Family members said Yarl — who still bears an uneven scar on his forehead from the bullet that grazed his skull and left him with a traumatic brain injury — has struggled to reckon with what happened to him.

“Ralph minimized it as if nothing happened,” said his mother, Cleo Nagbe. “But the thing with trauma is that the body will process it when it’s ready. I knew it was coming.”

“At times, he wants to disappear,” she said.

Yarl has mentally struggled to recover from the shooting

Nagbe said her son suffers from post-traumatic stress disorder and anxiety, which she believes played a role in his totaling two vehicles in the past three months. In one of the accidents, he crashed into a tree.

Yarl said surviving the shooting has forced him to tend to his mental health. “It is a constant uphill battle,” he said.

A year ago, he was trying to pick up his siblings when he mistakenly went to the wrong house.

When Yarl rang the doorbell, the white homeowner, Andrew Lester, 85, fired multiple shots from a handgun, grazing Yarl in the head and striking him in the arm. Lester called police, telling them he fired because he was scared.

Dried egg on the front of the house in Kansas City, Mo., where Ralph Yarl, then 16, was shot in April 2023.Charlie Riedel / AP

Yarl’s shooting sparked protests around the country and demands for Lester’s immediate arrest. Lester surrendered to police days later after having been charged with first-degree assault, a felony, and armed criminal action. He has pleaded not guilty, and his trial is scheduled to start Oct. 7.

Yarl said that the shooting has changed how he interacts with strangers and that he now second-guesses ringing doorbells of houses of people he doesn’t know. Random encounters often make him feel scared and wary even if people are being courteous.

“If someone approaches me with kindness, of course, I’m going to be friendly with them,” he said.

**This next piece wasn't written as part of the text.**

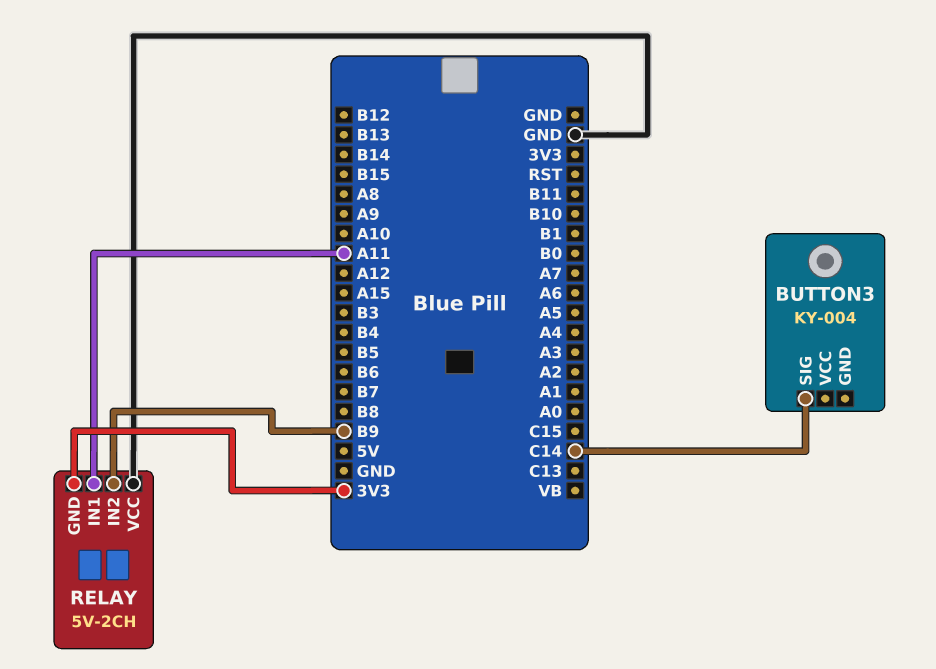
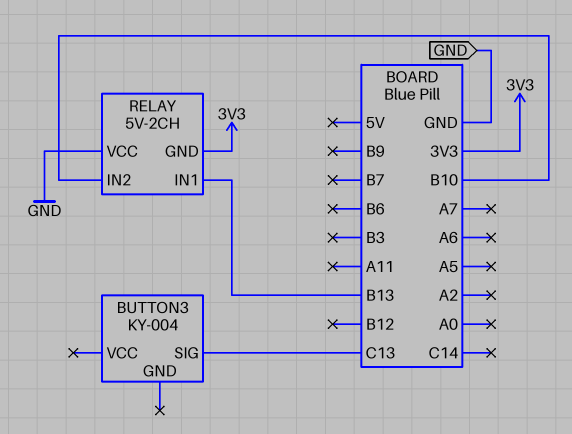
BUTTON3 pin SIG: C14 -> C13
RELAY pin IN1: A11 -> B13
RELAY pin IN2: B9 -> B10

But somewhere in his subconscious, “there’s always a part of me that says that person could potentially” be dangerous, he said.

Yarl wants his shooting to serve a purpose 

The rising rate of gun violence in his hometown makes it even more difficult to heal.

Kansas City experienced its deadliest year on record last year, with 182 homicides, according to the police department. The previous record of 176 homicides was set in 2020.

People attend a rally to support Ralph Yarl.
People at a rally to support Ralph Yarl in Kansas City, Mo., in April 2023. Charlie Riedel / AP

Yarl and some of his classmates at Staley High School said they want his shooting to motivate people to combat gun violence.

“I just feel that we haven’t learned,” Yarl said, noting that there were protests and demonstrations on his behalf but that people are still using guns instead of solving their differences in a civil way.

Yarl said he sometimes feels guilty that his shooting, which drew national attention, didn’t lead to a decrease in gun violence. “It just feels like a failure on my part,” he said.

Yarl’s shooting wasn’t the only one in the past year that affected his classmates. There was also the shooting at the Kansas City Chiefs’ Super Bowl parade, where one person was killed and at least 20 other people were injured, and another near their high school during a basketball game, classmates said. 

His Staley classmate Samaria Bossell, 18, said shootings should be discussed at school as they occur.

“Our school should talk a little bit more about it. When the shooting happened last year, there was an announcement made, but there wasn’t a deep conversation about it,” she said, adding that counselors were available for the short term only.